La particularidad de esta obra de teatro es el compromiso de su elenco. Si bien se puede percibir que nos encontramos ante actores en proceso de formación, se rescata la gran entrega física y emocional que dejan ver en escena. Hay una energía particular que recorre las tablas; una vitalidad que, en sus mejores momentos, regala actuaciones muy honestas y desarmantes que conectan directamente con el público. Es cierto que el ritmo de la obra atraviesa valles, momentos en los que la tensión cómica parece diluirse, pero la fuerza y energía que el elenco coloca logran rescatar la atención del espectador antes de que el hilo se rompa.
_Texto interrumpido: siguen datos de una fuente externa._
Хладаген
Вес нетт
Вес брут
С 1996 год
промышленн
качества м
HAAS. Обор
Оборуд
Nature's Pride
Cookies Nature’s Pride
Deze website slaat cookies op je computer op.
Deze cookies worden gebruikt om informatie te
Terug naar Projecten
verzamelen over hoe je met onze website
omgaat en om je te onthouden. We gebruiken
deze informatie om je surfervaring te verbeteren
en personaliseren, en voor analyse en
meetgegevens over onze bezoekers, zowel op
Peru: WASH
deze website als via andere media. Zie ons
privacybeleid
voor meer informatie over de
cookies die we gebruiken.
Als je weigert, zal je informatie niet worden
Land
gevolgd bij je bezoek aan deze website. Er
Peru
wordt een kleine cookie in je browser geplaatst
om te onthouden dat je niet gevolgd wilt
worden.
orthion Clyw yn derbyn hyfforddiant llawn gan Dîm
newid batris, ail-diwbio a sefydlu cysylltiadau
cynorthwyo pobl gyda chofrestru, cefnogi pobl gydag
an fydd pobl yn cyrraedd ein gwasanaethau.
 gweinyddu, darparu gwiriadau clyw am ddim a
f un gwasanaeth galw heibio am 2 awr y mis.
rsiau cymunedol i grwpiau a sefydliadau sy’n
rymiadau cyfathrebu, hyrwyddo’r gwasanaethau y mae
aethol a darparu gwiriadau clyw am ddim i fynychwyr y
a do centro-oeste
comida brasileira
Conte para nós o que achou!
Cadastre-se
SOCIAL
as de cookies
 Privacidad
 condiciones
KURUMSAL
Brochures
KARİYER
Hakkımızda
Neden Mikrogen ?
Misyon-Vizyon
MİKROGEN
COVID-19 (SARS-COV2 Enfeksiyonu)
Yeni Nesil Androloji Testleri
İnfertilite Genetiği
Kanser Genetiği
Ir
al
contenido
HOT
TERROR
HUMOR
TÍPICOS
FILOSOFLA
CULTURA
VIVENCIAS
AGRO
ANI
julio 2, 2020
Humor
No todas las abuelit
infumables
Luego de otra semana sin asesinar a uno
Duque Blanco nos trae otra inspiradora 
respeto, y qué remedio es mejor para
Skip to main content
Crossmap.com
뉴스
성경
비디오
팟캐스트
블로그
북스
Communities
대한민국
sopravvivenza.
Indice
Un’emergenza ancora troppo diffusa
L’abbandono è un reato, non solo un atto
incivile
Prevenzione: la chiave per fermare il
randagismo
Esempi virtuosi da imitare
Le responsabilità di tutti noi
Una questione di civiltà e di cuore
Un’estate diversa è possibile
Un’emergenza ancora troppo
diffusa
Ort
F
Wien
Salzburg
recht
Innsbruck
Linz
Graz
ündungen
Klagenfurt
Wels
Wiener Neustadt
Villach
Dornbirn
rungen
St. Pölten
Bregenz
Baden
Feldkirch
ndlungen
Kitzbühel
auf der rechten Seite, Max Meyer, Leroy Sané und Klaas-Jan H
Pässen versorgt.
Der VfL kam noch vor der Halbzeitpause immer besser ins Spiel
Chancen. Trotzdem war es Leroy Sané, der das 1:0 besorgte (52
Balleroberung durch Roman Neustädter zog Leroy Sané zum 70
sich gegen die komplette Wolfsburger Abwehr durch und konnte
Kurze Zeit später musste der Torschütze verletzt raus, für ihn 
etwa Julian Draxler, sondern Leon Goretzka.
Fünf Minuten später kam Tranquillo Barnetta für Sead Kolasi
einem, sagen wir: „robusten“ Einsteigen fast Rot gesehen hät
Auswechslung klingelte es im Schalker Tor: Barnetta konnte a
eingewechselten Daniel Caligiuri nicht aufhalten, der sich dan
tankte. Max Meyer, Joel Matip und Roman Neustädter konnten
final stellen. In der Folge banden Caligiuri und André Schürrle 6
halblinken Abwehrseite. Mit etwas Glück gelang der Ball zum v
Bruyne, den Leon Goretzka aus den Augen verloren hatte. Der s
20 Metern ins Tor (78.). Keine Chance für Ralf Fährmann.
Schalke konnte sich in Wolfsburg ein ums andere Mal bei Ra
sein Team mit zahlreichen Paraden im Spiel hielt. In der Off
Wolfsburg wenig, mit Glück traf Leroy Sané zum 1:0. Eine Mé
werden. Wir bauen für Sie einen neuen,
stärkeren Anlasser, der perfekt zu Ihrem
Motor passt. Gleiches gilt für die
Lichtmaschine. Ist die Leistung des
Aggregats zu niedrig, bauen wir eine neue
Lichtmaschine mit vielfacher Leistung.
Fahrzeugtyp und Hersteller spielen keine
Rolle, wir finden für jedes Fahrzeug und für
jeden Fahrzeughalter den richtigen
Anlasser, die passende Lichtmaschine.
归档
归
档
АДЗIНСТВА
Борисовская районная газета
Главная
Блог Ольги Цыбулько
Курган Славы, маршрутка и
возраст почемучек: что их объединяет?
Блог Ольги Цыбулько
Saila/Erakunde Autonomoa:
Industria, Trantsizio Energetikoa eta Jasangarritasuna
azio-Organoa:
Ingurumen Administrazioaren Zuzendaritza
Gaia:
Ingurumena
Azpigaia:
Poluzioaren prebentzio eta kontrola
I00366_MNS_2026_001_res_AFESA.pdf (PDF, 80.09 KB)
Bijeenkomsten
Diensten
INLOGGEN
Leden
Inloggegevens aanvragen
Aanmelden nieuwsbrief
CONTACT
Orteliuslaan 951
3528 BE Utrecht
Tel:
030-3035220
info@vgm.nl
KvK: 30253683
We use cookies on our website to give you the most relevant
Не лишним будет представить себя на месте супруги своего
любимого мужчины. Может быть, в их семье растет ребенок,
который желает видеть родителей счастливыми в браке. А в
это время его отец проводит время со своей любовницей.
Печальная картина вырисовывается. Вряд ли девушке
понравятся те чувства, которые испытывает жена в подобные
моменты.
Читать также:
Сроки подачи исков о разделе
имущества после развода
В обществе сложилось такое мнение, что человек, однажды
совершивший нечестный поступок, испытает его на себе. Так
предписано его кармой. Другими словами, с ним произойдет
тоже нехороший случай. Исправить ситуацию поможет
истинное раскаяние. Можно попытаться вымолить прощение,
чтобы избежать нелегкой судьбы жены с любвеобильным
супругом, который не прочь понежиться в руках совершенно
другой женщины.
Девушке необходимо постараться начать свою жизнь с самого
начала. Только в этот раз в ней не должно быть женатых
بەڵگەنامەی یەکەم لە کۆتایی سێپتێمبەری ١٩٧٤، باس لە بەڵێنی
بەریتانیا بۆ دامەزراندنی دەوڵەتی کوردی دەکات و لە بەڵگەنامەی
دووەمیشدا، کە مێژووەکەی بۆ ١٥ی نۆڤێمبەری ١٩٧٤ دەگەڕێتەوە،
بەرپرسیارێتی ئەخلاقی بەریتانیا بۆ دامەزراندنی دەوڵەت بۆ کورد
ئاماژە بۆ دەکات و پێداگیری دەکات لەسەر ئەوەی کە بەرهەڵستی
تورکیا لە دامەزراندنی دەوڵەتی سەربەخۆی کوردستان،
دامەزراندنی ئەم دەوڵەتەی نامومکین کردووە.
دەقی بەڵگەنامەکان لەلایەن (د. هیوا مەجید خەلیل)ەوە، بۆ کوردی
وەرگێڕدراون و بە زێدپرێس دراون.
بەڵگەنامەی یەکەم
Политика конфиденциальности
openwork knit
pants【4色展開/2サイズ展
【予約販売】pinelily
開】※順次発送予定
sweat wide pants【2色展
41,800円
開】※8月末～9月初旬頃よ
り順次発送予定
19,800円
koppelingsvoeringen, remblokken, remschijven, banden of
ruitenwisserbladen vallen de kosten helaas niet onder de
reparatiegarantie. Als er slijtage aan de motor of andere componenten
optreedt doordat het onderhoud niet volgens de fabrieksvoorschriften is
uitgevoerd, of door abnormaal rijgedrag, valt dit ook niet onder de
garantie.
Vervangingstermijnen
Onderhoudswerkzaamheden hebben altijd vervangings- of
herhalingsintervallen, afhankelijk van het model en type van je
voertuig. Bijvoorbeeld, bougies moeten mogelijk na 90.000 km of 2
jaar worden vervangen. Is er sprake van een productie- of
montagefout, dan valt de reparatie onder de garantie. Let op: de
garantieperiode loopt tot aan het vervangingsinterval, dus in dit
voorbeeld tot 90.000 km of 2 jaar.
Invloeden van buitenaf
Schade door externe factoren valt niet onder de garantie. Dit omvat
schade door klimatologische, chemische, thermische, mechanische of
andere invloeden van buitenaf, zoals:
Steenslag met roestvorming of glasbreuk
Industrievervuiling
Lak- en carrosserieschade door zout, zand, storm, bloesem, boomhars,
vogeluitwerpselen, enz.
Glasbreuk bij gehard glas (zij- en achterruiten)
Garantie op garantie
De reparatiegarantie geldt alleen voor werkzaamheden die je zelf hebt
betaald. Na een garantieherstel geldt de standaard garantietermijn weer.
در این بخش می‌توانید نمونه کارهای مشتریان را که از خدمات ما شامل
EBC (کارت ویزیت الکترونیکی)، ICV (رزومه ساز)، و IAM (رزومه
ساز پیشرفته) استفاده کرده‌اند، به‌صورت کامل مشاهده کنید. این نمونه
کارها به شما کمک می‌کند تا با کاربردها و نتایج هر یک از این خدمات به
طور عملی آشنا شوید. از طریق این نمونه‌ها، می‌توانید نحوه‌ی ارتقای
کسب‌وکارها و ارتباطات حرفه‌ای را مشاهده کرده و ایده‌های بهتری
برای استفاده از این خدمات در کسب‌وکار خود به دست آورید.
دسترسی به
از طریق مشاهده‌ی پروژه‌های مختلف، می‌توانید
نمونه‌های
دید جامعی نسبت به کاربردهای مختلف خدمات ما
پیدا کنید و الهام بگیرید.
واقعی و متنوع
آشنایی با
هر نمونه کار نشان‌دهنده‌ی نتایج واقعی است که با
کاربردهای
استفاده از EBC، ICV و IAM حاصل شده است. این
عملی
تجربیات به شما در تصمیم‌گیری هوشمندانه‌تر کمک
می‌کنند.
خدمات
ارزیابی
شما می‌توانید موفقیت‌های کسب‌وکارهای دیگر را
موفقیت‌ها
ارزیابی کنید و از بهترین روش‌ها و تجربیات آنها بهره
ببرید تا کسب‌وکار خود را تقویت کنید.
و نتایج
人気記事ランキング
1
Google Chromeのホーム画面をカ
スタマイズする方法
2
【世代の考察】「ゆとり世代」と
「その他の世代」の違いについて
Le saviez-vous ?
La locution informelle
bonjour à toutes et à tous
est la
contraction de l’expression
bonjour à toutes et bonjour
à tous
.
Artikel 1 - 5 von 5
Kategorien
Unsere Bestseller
En cuanto a la parte técnica, los detalles están lejos de simples complementos. La escenografía y los apoyos visuales funcionan de gran ayuda a lo narrativo, construyendo la atmósfera necesaria para que el público comprenda no solo dónde están los personajes, sino también bajo qué situación se encuentran los personajes.
Estamos ante una obra que, aunque se perciba en desarrollo, no teme mostrarse vulnerable. Es precisamente ese conjunto de elementos que nos brinda de manera clara y honesta el mensaje de Molière, el cual llega nítido: la verdadera sabiduría no reside en la retórica vacía, sino en la autenticidad. Sin duda, una propuesta que nos invita a reírnos de nuestra propia necesidad de aparentar.